14. The apparatus of claim 13, wherein the acquisition subunit comprises:

a comparison unit configured to compare the first confidence measure average with a second confidence measure corresponding to each of the at least two second class predictions;

a first obtaining subunit configured to obtain the first detection result in response to determining that a second confidence corresponding to each of the at least two bi-class predictions is not greater than the first confidence average; and

a second obtaining subunit configured to obtain the second detection result in response to determining that the first confidence average is less than a second confidence of any one of the at least two second-class predictions.

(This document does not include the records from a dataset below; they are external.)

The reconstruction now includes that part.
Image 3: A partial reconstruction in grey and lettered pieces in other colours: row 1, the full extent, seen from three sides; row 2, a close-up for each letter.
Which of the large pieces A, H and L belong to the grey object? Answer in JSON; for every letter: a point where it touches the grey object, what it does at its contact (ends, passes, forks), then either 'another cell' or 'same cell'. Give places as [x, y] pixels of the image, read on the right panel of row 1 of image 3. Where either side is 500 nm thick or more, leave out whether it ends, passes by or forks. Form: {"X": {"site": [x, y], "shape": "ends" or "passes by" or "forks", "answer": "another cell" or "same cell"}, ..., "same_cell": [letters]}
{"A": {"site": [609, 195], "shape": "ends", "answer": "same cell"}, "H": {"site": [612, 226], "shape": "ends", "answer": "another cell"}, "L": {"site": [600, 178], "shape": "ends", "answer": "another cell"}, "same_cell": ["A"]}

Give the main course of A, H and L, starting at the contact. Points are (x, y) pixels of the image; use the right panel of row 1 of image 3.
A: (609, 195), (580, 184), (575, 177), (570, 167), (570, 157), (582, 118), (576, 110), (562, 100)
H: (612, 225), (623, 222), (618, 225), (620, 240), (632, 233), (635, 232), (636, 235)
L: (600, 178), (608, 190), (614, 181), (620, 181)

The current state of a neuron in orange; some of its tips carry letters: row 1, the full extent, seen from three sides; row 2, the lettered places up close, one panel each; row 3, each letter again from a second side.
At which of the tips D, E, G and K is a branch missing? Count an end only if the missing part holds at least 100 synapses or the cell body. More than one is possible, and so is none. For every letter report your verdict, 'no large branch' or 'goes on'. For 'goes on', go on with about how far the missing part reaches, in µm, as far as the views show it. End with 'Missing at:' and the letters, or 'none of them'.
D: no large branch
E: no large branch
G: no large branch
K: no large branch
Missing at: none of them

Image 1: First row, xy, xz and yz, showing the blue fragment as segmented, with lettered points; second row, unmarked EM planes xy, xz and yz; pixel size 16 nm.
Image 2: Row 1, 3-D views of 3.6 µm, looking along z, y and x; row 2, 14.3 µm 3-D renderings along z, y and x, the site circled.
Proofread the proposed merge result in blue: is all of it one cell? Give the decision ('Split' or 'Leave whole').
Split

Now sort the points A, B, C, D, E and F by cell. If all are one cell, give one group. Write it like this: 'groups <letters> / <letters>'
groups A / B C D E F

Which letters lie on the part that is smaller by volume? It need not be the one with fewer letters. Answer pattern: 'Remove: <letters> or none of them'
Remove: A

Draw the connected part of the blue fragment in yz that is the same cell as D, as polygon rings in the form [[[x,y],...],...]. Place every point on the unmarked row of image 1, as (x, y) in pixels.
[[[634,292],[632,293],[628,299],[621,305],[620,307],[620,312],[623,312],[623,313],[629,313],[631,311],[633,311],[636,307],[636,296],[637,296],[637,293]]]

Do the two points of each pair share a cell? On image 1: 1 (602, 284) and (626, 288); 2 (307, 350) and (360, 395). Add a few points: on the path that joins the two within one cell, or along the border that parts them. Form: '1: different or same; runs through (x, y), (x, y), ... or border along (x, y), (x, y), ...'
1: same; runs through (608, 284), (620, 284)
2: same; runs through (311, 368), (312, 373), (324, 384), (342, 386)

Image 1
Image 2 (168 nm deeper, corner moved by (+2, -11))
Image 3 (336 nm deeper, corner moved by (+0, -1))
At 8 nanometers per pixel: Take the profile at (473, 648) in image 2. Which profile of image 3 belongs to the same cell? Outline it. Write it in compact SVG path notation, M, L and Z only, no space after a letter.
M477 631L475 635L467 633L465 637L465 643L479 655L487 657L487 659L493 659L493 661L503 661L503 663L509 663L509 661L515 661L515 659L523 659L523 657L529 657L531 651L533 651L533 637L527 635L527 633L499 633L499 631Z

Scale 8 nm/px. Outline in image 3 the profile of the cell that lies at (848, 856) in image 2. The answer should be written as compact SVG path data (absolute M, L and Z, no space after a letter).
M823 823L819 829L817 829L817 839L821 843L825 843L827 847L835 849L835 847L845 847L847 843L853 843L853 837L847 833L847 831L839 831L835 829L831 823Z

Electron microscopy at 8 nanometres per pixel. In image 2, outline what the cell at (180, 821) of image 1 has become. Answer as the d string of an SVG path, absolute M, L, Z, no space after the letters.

15. The apparatus of claim 13 or 14, further comprising:

a classification obtaining unit configured to obtain, in response to the detection result including the second detection result, a third classification corresponding to the target image among the at least two classifications, wherein the third classification corresponds to a first binary prediction of the at least two binary predictions, and wherein a second confidence corresponding to the first binary prediction is greater than a second confidence of any binary prediction of the at least two binary predictions that is different from the first binary prediction.

16. A training device of a detection model for human face living body detection, the detection model comprising at least two classification networks, wherein the at least two classification networks correspond to the at least two classifications, respectively, and wherein, for each of the at least two classification networks, the two classification network is used for performing two classification predictions corresponding to a first classification and a second classification corresponding to the two classification network in the at least two classifications, the first classification being different from any one of the at least two classifications; wherein the apparatus comprises:

an image acquisition unit configured to acquire a training image set including a plurality of first images corresponding to a first classification and a plurality of second images corresponding to each of the at least two classifications; and

a first training unit configured to, for each of the at least two classification networks, perform a corresponding classification training on the classification network using a training image subset composed of the plurality of first images and a corresponding plurality of second images, the corresponding classification training corresponding to a second classification corresponding to the classification network of the first classification and the at least two classifications.

17. The apparatus of claim 16, wherein the first training unit comprises:

an input unit configured to input, for each image in the subset of training images, the image into the binary network to obtain a corresponding prediction result, wherein the corresponding prediction result includes:

An input unit configured to adjust a parameter of the bi-classification network based on the respective classifications of the image in the first classification and the at least two classifications and the corresponding prediction result.

18. The apparatus of claim 16, wherein each of the at least two-class networks comprises a feature extraction network, the apparatus further comprising:

a second training unit configured for, for each image of the set of training images:

19. An electronic device, comprising:

at least one processor; and

a memory communicatively coupled to the at least one processor; wherein

The memory stores instructions executable by the at least one processor to enable the at least one processor to perform the method of any one of claims 1-10.

20. A non-transitory computer readable storage medium having stored thereon computer instructions for causing the computer to perform the method of any one of claims 1-10.

21. A computer program product comprising a computer program, wherein the computer program realizes the method of any one of claims 1-10 when executed by a processor.